I shall have the point considered.

I move amendment No. 18:—

In page 20, Section 17 (3), line 33, to delete "the Defence Forces or any part thereof" and substitute "any unit, element or part of the Defence Forces".

The section provides that power to command the whole Defence Force may be given to certain officers and "the Defence Forces" would include the Department of Defence—in fact, everybody in the defence services. In other words, if the power provided in this section were operated, the complete command of all the Defence Forces, Reserves, Regular Army and everybody, would be placed in the control of one individual. That is contrary to our conceptions of parliamentary control, control as properly exercised, in my view, through the Minister acting for the Oireachtas. The amendment I have put down provides that the Government may appoint a person to command a unit, element or part of the Defence Forces. I think the Minister would agree that there is a good deal to be said in regard to that. The Government can appoint a person to command any unit, element or part of the Defence Forces but they would have no right to appoint anybody tocommand the whole Defence Forces which would include the Chief of Staff, the Adjutant-General, the Quartermaster-General, etc.

I do not know that I entirely subscribe to Deputy Cowan's idea. I can see the necessity for a supreme authority in the field to command all units of the Army. If we have three or four commands or even a number of divisions, it will be necessary to have some co-ordination of command, some control over those in the field, as distinct from control of the Army itself. We must envisage the possibility of a whole-time commander having complete charge in that type of action. He might have under his control in that type of action divisional and brigade commanders. I think it would be undesirable to create a situation in the Army where, through lack of co-ordinated control, some activity of the Army might break down. I am inclined to the view that we are not here dealing with far-flung armies or with a question of astronomical divisions. We are dealing with the question of a very limited number of men and divisions and I think that it would be necessary, in the event of some large-scale field activity, that there should be some officer specifically in command of the general action as distinct from having a number of unit commanders responsible to their own particular divisions. Is there any difference between putting one general officer in command of a particular field operation and putting a command O.C. in command of a brigade or a brigade O.C. in charge of a battalion?

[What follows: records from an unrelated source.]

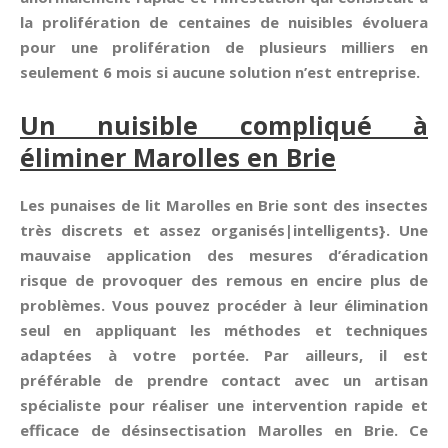
la prolifération de centaines de nuisibles évoluera
pour une prolifération de plusieurs milliers en
seulement 6 mois si aucune solution n’est entreprise.
Un nuisible compliqué à
éliminer Marolles en Brie
Les punaises de lit Marolles en Brie sont des insectes
très discrets et assez organisés|intelligents}. Une
mauvaise application des mesures d’éradication
risque de provoquer des remous en encire plus de
problèmes. Vous pouvez procéder à leur élimination
seul en appliquant les méthodes et techniques
adaptées à votre portée. Par ailleurs, il est
préférable de prendre contact avec un artisan
spécialiste pour réaliser une intervention rapide et
efficace de désinsectisation Marolles en Brie. Ce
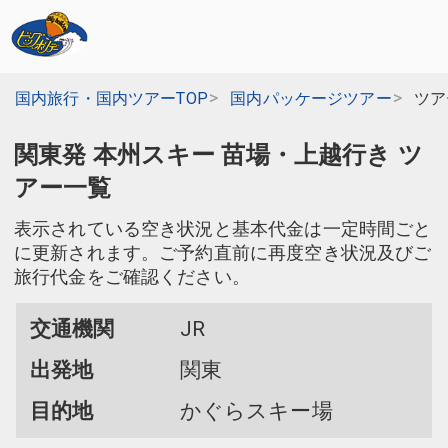
国内旅行・国内ツアーTOP
国内パッケージツアー
ツア
関東発 本州スキー 苗場・上越行き ツ
アー一覧
表示されている空き状況と基本代金は一定時間ごと
に更新されます。ご予約直前に再度空き状況及びご
旅行代金をご確認ください。
交通機関
JR
出発地
関東
目的地
かぐらスキー場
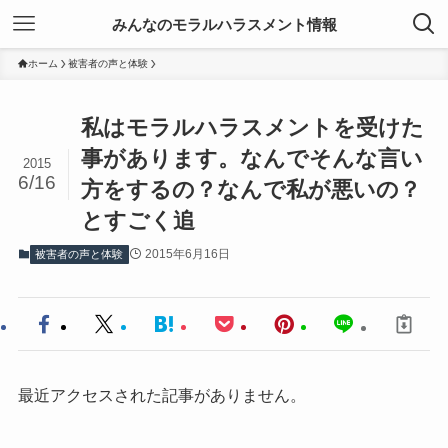
みんなのモラルハラスメント情報
ホーム
被害者の声と体験
私はモラルハラスメントを受けた
事があります。なんでそんな言い
2015
6/16
方をするの？なんで私が悪いの？
とすごく追
2015年6月16日
被害者の声と体験
最近アクセスされた記事がありません。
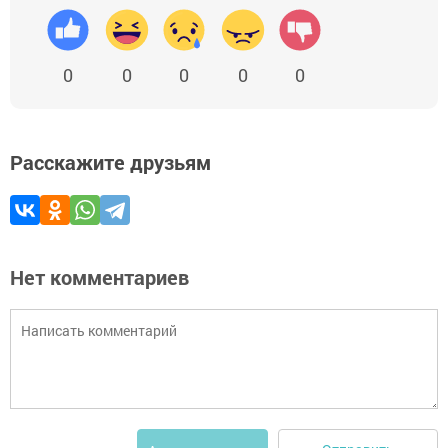
0
0
0
0
0
Расскажите друзьям
Нет комментариев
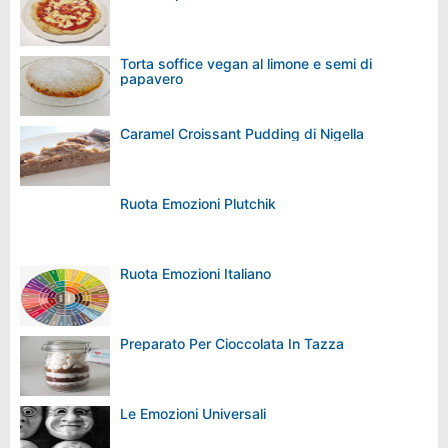
Torta soffice vegan al limone e semi di
papavero
Caramel Croissant Pudding di Nigella
Ruota Emozioni Plutchik
Ruota Emozioni Italiano
Preparato Per Cioccolata In Tazza
Le Emozioni Universali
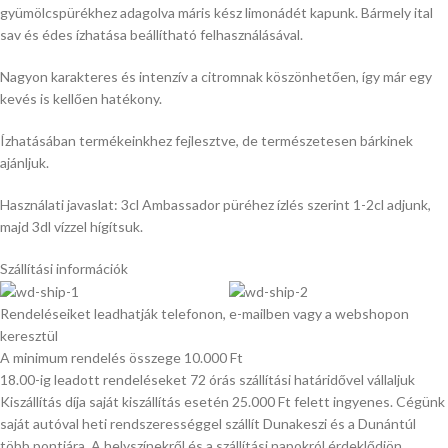
gyümölcspürékhez adagolva máris kész limonádét kapunk. Bármely ital
sav és édes ízhatása beállítható felhasználásával.
Nagyon karakteres és intenzív a citromnak köszönhetően, így már egy
kevés is kellően hatékony.
Ízhatásában termékeinkhez fejlesztve, de természetesen bárkinek
ajánljuk.
Használati javaslat: 3cl Ambassador püréhez ízlés szerint 1-2cl adjunk,
majd 3dl vízzel hígítsuk.
Szállítási információk
Rendeléseiket leadhatják telefonon, e-mailben vagy a webshopon
keresztül
A minimum rendelés összege 10.000 Ft
18.00-ig leadott rendeléseket 72 órás szállítási határidővel vállaljuk
Kiszállítás díja saját kiszállítás esetén 25.000 Ft felett ingyenes. Cégünk
saját autóval heti rendszerességgel szállít Dunakeszi és a Dunántúl
több pontjára. A helyszínekről és a szállítási napokról érdeklődjön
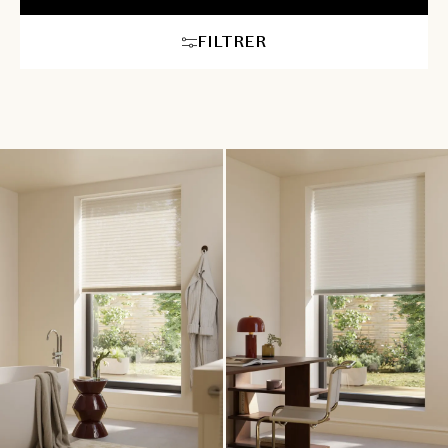
rencontrent harmonieusement. Faites de chaque pièce un refuge
de tranquillité, où chaque pli raconte une histoire de
FILTRER
raffinement et d’exclusivité. Nos équipes vous conseillent en
show-room ou à domicile et gèrent pour vous toutes les étapes
de la pose.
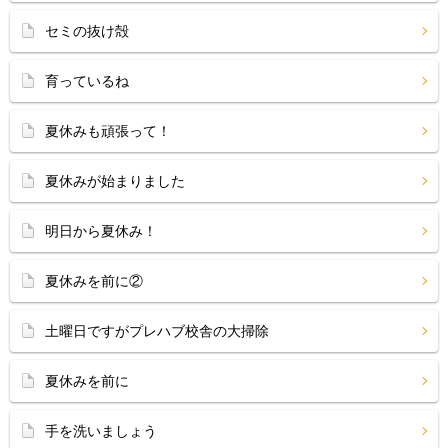
セミの抜け殻
育っているね
夏休みも頑張って！
夏休みが始まりました
明日から夏休み！
夏休みを前に②
土曜日ですがプレハブ校舎の大掃除
夏休みを前に
手を洗いましょう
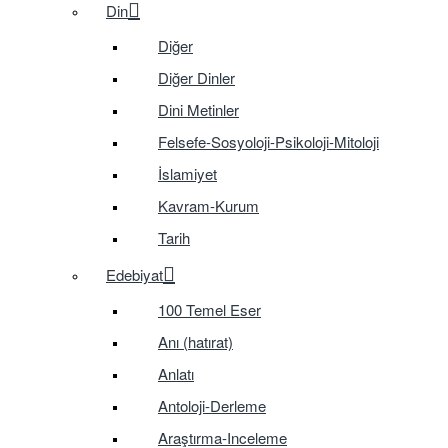
Din
Diğer
Diğer Dinler
Dini Metinler
Felsefe-Sosyoloji-Psikoloji-Mitoloji
İslamiyet
Kavram-Kurum
Tarih
Edebiyat
100 Temel Eser
Anı (hatırat)
Anlatı
Antoloji-Derleme
Araştırma-Inceleme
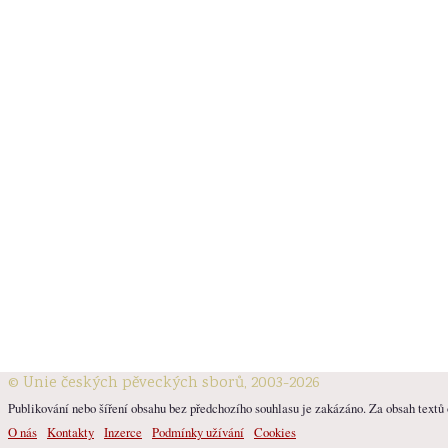
© Unie českých pěveckých sborů, 2003-2026
Publikování nebo šíření obsahu bez předchozího souhlasu je zakázáno. Za obsah textů o
O nás
Kontakty
Inzerce
Podmínky užívání
Cookies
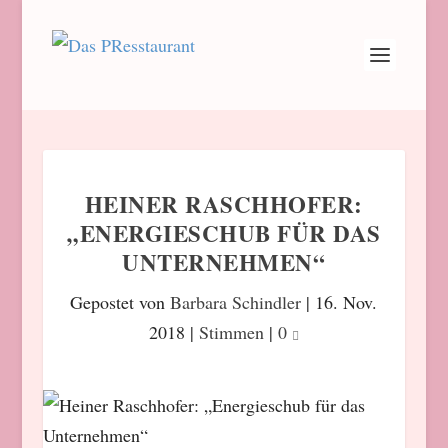
HEINER RASCHHOFER:
„ENERGIESCHUB FÜR DAS
UNTERNEHMEN“
Gepostet von
Barbara Schindler
|
16. Nov.
2018
|
Stimmen
|
0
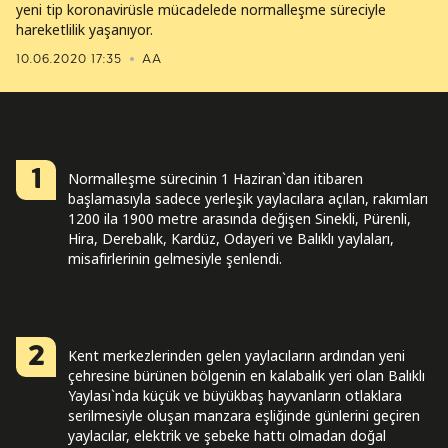
yeni tip koronavirüsle mücadelede normalleşme süreciyle
hareketlilik yaşanıyor.
10.06.2020 17:35
AA
1
Normalleşme sürecinin 1 Haziran`dan itibaren
başlamasıyla sadece yerleşik yaylacılara açılan, rakımları
1200 ila 1900 metre arasında değişen Sinekli, Pürenli,
Hira, Derebalık, Kardüz, Odayeri ve Balıklı yaylaları,
misafirlerinin gelmesiyle şenlendi.
2
Kent merkezlerinden gelen yaylacıların ardından yeni
çehresine bürünen bölgenin en kalabalık yeri olan Balıklı
Yaylası`nda küçük ve büyükbaş hayvanların otlaklara
serilmesiyle oluşan manzara eşliğinde günlerini geçiren
yaylacılar, elektrik ve şebeke hattı olmadan doğal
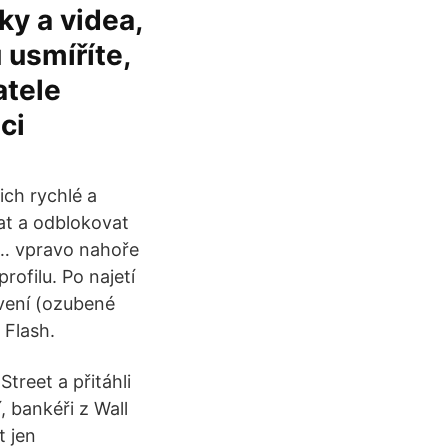
ky a videa,
 usmíříte,
atele
ci
ich rychlé a
at a odblokovat
e … vpravo nahoře
ofilu. Po najetí
vení (ozubené
 Flash.
treet a přitáhli
, bankéři z Wall
t jen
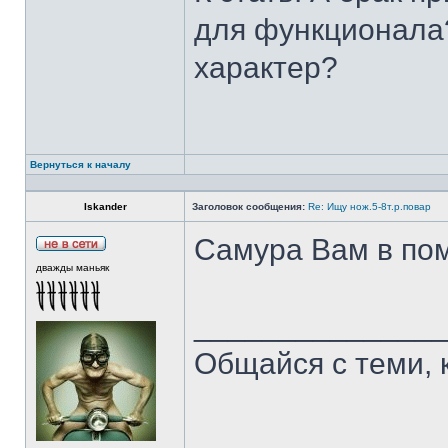
для функционала?
характер?
Вернуться к началу
Iskander
Заголовок сообщения:
Re: Ищу нож.5-8т.р.повар
Самура Вам в пом
дважды маньяк
______________
Общайся с теми, 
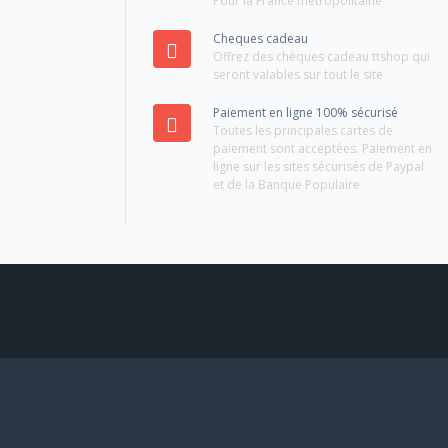
Pour la France métropolitaine
Cheques cadeau
Offrez des chèques cadeau ttshop qui
seront valables sur tout le site
Paiement en ligne 100% sécurisé
Toutes les principales cartes de
paiement sont acceptées. Paiement en
ligne sur les sites sécurisés de Paypal
et de la Banque Populaire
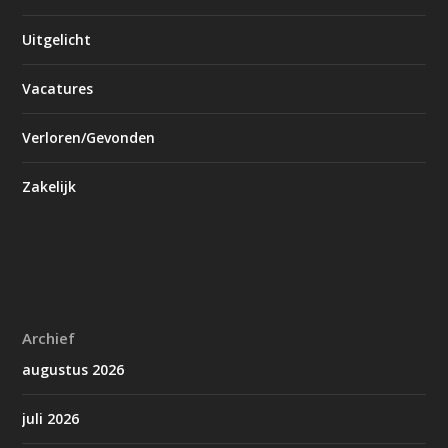
Uitgelicht
Vacatures
Verloren/Gevonden
Zakelijk
Archief
augustus 2026
juli 2026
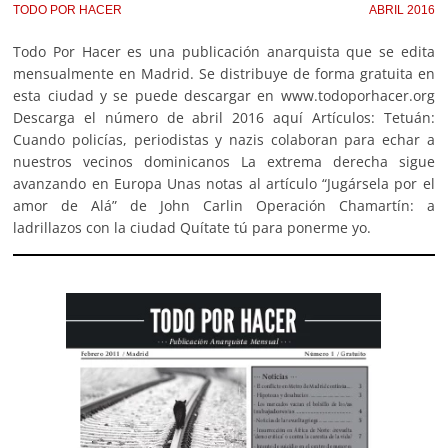
TODO POR HACER
ABRIL 2016
Todo Por Hacer es una publicación anarquista que se edita
mensualmente en Madrid. Se distribuye de forma gratuita en
esta ciudad y se puede descargar en www.todoporhacer.org
Descarga el número de abril 2016 aquí Artículos: Tetuán:
Cuando policías, periodistas y nazis colaboran para echar a
nuestros vecinos dominicanos La extrema derecha sigue
avanzando en Europa Unas notas al artículo “Jugársela por el
amor de Alá” de John Carlin Operación Chamartín: a
ladrillazos con la ciudad Quítate tú para ponerme yo.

I think the Deputy misunderstood what I said. Myobjection is to appointing somebody to command the whole Defence Forces. If this section is passed the Minister can appoint somebody to command the whole Defence Forces, including the Chief of Staff, the Adjutant-General and so on.

I think we are being too meticulous. In the ultimate analysis, if a question should arise as to whether the Minister is exercising this power of putting somebody in control of the Defence Forces, doubtless he will be able to establish that the necessity to do so has arisen. I cannot see the Minister going outside his Chief of Staff for the purpose of such an appointment.

The actual position is that I did delegate these powers to the Chief of Staff in the last emergency. These powers were delegated with certain safeguards and there could be no question of the Chief of Staff attempting to do something that should not be done. It was amply provided that the Chief of Staff should act within these safeguards and the arrangement worked satisfactorily. There was no question at any time of any difficulties between either the Minister, the Government or the Chief of Staff. There was purely a delegation of the powers of the Minister, with certain safeguards in certain circumstances, to the Chief of Staff. I do not think there is anything that we need worry about in that arrangement. This merely provides that we can do so again if the necessity should arise.

Amendment put and negatived.

The Dáil adjourned at 2 p.m., until Wednesday, 25th February, 1953, at 2 p.m.